Nôtre Heros ne connoît pas cette timide politique. Pour affermir le repos de ſes peuples, il va combattre luy-même ceux qui le troublent. Il croit que c’eſt une juſtice qu’il doit à ſes ſujets que de leur montrer le chemin de l’honneur, de reconnoître leur valeur par luy-même, & de recompenſer le merite après en avoir été le témoin. Il ſçait que les yeux du Prince répandent je ne ſçay quelle influence de courage & d’ardeur dans ſes armées, & que ces grands corps ſont d’autant plus forts & plus agiſſans, qu’ils reçoivent de plus prés les impreſſions de leurs mouvemens & de leur force. Il connoît enfin que ce n’eſt pas tant la pompe & la majeſté qui fait les Rois, que la grandeur & la ſuprême vertu ; qu’il y a un honneur qu’ils ſe doivent à eux-mêmes, & qu’on ne ſçauroit jamais leur rendre, & que leur veritable gloire eſt celle qu’ils vont chercher juſques dans ſon principe par les travaux & par les difficultez qui l’environnent.

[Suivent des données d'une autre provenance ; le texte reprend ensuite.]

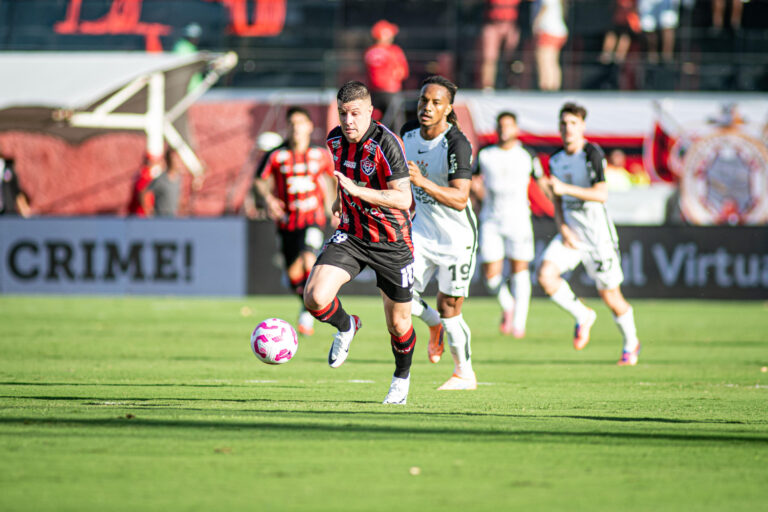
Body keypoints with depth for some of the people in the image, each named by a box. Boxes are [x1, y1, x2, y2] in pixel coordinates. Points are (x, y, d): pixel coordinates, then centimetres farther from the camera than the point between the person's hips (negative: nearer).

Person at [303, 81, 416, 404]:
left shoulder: (386, 144, -23)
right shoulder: (336, 140, -2)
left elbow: (404, 198, -29)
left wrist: (356, 190, -36)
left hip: (392, 243, -4)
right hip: (350, 235, 4)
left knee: (398, 322, 7)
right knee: (315, 297, -18)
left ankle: (402, 376, 38)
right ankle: (346, 327, 16)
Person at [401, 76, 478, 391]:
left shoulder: (458, 145, -24)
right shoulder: (409, 132, -3)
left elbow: (460, 199, -34)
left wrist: (423, 182, -46)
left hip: (456, 236, -6)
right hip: (421, 231, 6)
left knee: (449, 310, -2)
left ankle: (465, 373, 20)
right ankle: (434, 325, 26)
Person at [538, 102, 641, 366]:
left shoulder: (593, 153, -13)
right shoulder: (556, 160, 7)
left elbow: (602, 194, -22)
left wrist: (566, 188, -30)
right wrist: (563, 228, -2)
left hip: (597, 232, -5)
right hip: (570, 232, 5)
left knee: (610, 296, 2)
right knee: (546, 275, -18)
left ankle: (631, 343, 28)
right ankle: (582, 316, 5)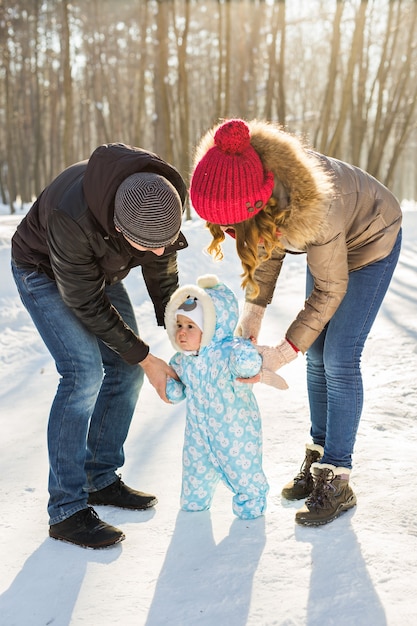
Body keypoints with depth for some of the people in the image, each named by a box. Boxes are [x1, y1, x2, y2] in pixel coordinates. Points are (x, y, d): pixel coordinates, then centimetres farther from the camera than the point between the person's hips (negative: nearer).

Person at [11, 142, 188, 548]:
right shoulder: (71, 217, -43)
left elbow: (162, 267, -8)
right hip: (43, 271, -6)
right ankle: (66, 510, -10)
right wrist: (146, 358, -23)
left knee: (125, 370, 0)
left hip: (98, 269, 6)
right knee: (83, 372, -19)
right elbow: (85, 303, -29)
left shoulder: (162, 195, -27)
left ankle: (101, 479, 16)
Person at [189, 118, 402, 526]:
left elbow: (330, 290, -29)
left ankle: (336, 482, -2)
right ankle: (318, 454, 21)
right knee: (316, 353, 7)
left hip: (371, 240, -7)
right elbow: (269, 241, -6)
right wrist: (252, 313, -13)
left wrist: (283, 353, -26)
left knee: (339, 358, -11)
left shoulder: (312, 209, -44)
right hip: (327, 242, 7)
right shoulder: (249, 181, -24)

Que n’ay-je, MESSIEURS, la delicateſſe, la facilité, le tour d’eſprit de celuy de qui j’ay l’honneur de remplir la place, pour décrire les marches d’armées, les priſes des villes, les paſſages de rivieres, la rapidité des victoires de ce Conquerant, qui ſe partage & ſe multiplie en autant d’endroits qu’il a d’armées différentes, & qui parcourt les Provinces de ſes ennemis avec tant de viteſſe, qu’ils ne ſçavent preſque jamais où il eſt, & qu’ils ſçavent toujours qu’il vient de vaincre.
Que ne puis-je exprimer comme vous feriez, ce que ſon nom ſeul vient de faire ſur nos frontieres ! Les vaincus ſembloient avoir repris courage, ils oſoient attaquer nos places, eux qui n’avoient oſé défendre les leurs. Le Roy part. Au ſeul bruit de ſa marche les aſſiegeans tremblent comme s’ils étoient aſſiegez eux-mêmes. Ces deſſeins ſi infaillibles & ſi concertez, ces ſecours ſi puiſſans & ſi invincibles ſe diſſipent avec eux, & il ne leur reſte que la miſerable conſolation d’avoir montré, avec coup de foibleſſe, au moins un peu de temerité.
Mais j’éleve ma voix inſenſiblement, & je ſens qu’animé par vôtre preſence, par le ſujet de mon diſcours, par la majeſté de ce lieu, j’entreprens de dire foiblement ce que vous avez déjà dit, ou que vous direz avec tant de ſorce. C’eſt à vous, MESSIEURS, à faire les couronnes du vainqueur : je ne puis que ſemer quelques fleurs ſur la route de ſon triomphe. C’eſt à vous à tirer ces traits hardis qui le repreſentent, & qui luy donnent ſon air de grandeur ; je ne puis que mêler de foibles couleurs, & faire d’une main tremblante quelques copies de ces parfaits originaux. Mais ſi je ne ſuis pas aſſez heureux pour ſoûtenir l’honneur que me fait aujourd’huy cette ſçavante Compagnie, je puis dire que je ſens en moy quelque choſe qui n’eſt pas indigne d’elle, une veneration profonde pour tous ceux qui la compoſent, & un zele tres-ardent pour la gloire du plus grand Roy du monde qui la protége.
[1] Louis XIII Feu Mr. le Chancelier.